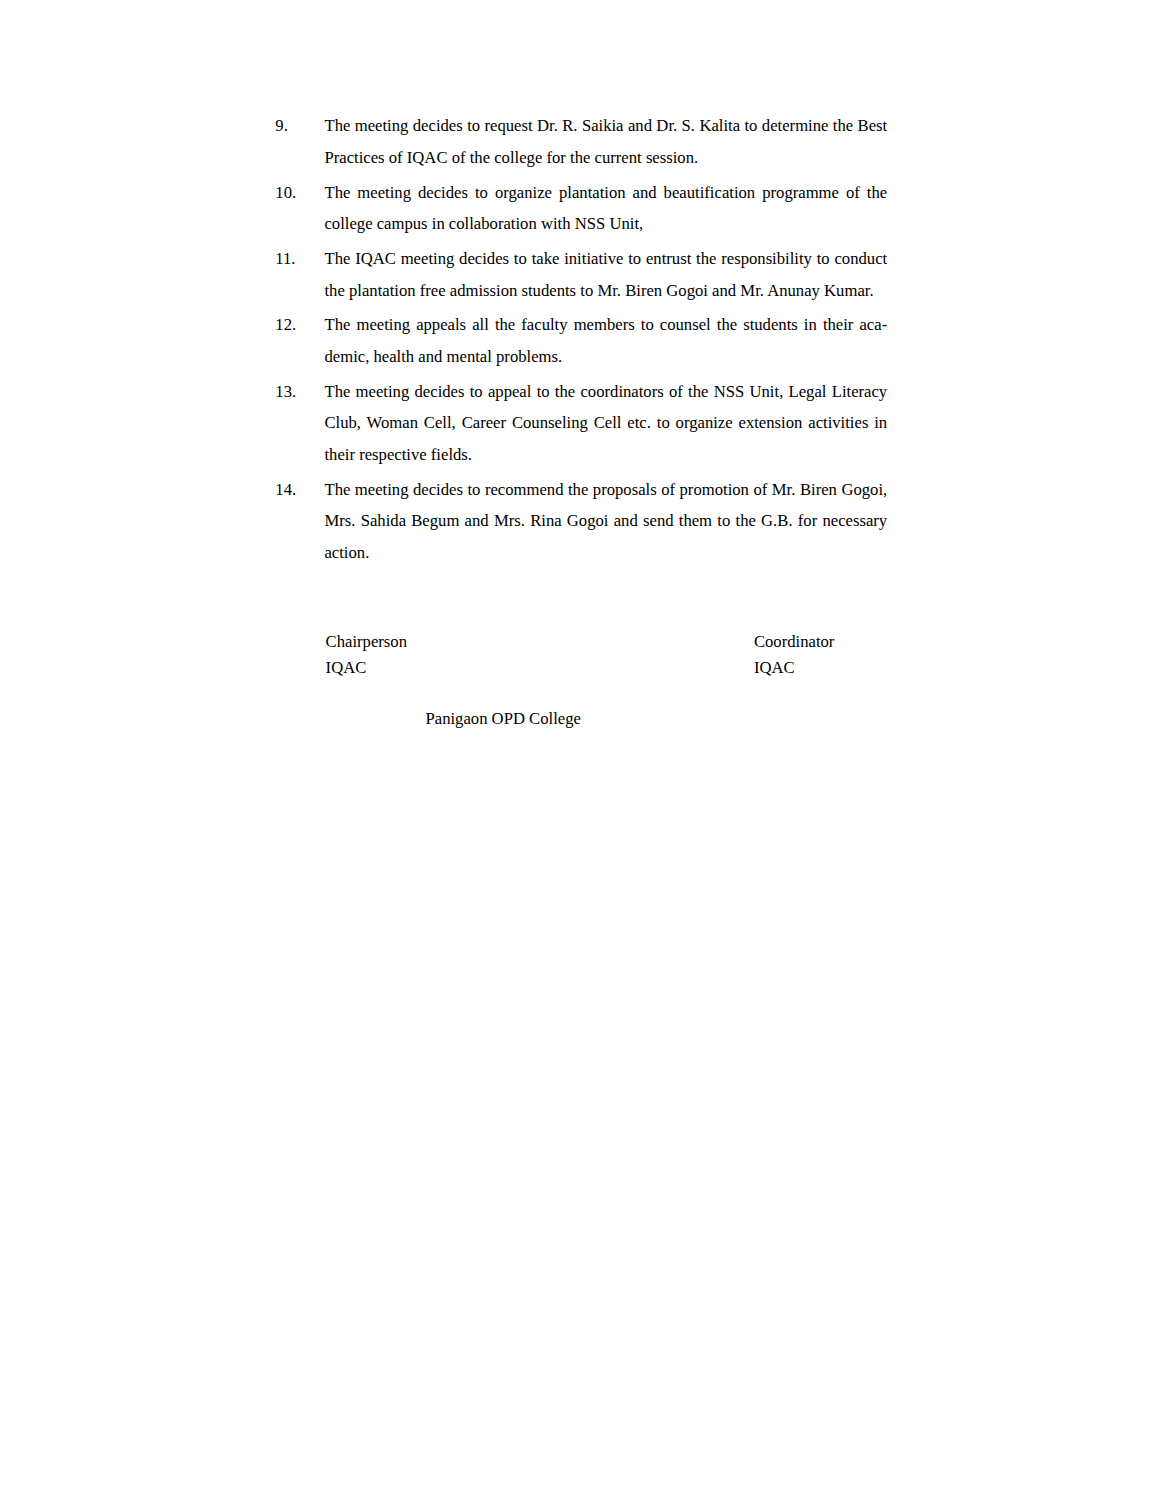9. The meeting decides to request Dr. R. Saikia and Dr. S. Kalita to determine the Best Practices of IQAC of the college for the current session.
10. The meeting decides to organize plantation and beautification programme of the college campus in collaboration with NSS Unit,
11. The IQAC meeting decides to take initiative to entrust the responsibility to conduct the plantation free admission students to Mr. Biren Gogoi and Mr. Anunay Kumar.
12. The meeting appeals all the faculty members to counsel the students in their academic, health and mental problems.
13. The meeting decides to appeal to the coordinators of the NSS Unit, Legal Literacy Club, Woman Cell, Career Counseling Cell etc. to organize extension activities in their respective fields.
14. The meeting decides to recommend the proposals of promotion of Mr. Biren Gogoi, Mrs. Sahida Begum and Mrs. Rina Gogoi and send them to the G.B. for necessary action.
Chairperson
IQAC
Coordinator
IQAC
Panigaon OPD College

What you have to do
All lines from the one containing "12. The meeting" through the last line of the data must be set down exactly. No other lines belong in the answer.

Result of this task
12. The meeting appeals all the faculty members to counsel the students in their academic, health and mental problems.
13. The meeting decides to appeal to the coordinators of the NSS Unit, Legal Literacy Club, Woman Cell, Career Counseling Cell etc. to organize extension activities in their respective fields.
14. The meeting decides to recommend the proposals of promotion of Mr. Biren Gogoi, Mrs. Sahida Begum and Mrs. Rina Gogoi and send them to the G.B. for necessary action.
Chairperson
IQAC
Coordinator
IQAC
Panigaon OPD College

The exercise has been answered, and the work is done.